> **Exercise objective**
Copy out, from the entries below, each line that holds the string "Position".

[Opening Data records section]

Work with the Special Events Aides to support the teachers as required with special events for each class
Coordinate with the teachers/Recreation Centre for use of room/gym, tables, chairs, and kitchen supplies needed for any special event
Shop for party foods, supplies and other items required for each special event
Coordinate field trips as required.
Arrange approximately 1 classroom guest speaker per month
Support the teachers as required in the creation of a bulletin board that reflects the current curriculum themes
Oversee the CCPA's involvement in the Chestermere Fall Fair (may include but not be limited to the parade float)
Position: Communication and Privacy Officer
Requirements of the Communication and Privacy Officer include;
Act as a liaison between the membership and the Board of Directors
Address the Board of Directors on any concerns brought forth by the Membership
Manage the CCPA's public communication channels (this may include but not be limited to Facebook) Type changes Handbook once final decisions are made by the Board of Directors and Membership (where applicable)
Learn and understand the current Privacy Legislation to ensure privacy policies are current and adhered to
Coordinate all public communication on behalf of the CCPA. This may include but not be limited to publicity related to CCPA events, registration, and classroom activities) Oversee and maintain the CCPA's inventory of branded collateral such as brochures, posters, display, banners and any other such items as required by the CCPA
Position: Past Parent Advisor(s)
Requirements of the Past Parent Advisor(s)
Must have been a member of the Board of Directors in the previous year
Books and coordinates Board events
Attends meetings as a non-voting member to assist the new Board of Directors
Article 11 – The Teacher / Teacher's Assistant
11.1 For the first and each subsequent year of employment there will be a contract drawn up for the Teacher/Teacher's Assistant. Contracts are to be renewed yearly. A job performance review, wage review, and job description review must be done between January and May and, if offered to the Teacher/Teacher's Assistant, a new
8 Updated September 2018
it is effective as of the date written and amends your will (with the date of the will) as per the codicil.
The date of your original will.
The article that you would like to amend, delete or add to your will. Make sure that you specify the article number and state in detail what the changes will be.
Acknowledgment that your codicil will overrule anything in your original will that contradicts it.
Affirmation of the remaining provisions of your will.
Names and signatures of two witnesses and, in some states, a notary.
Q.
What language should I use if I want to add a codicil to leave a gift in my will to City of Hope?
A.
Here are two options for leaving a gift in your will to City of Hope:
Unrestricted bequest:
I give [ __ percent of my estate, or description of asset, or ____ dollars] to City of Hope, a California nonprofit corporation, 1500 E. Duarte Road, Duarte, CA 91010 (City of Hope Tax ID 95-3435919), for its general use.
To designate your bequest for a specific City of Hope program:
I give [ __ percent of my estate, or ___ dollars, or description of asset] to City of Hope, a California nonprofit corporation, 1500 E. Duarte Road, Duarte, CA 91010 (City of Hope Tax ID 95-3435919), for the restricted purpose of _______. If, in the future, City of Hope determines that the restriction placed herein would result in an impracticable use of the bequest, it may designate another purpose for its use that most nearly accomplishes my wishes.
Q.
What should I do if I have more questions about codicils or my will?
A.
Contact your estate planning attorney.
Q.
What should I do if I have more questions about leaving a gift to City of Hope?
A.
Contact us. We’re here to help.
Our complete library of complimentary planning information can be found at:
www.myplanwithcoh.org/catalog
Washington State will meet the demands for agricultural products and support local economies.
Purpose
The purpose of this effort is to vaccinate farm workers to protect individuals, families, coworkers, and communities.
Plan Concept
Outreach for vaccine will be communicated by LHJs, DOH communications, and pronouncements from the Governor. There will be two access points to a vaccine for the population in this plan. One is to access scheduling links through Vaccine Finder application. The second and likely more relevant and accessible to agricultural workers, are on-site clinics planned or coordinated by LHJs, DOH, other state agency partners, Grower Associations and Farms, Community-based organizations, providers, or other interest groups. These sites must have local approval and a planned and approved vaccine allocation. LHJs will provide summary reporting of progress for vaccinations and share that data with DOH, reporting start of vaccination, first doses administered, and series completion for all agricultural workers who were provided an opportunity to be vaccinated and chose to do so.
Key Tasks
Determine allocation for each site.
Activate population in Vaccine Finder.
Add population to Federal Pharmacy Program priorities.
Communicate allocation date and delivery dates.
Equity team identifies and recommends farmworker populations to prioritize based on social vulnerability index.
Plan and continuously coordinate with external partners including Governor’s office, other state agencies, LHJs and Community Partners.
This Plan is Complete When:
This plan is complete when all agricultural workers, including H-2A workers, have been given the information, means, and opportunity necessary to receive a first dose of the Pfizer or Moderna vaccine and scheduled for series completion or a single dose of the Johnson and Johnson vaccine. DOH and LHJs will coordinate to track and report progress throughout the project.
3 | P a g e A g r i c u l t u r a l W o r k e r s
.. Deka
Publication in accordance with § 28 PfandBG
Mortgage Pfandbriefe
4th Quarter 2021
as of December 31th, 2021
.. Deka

[Closing Data records section]

> **Result of this exercise**
Position: Communication and Privacy Officer
Position: Past Parent Advisor(s)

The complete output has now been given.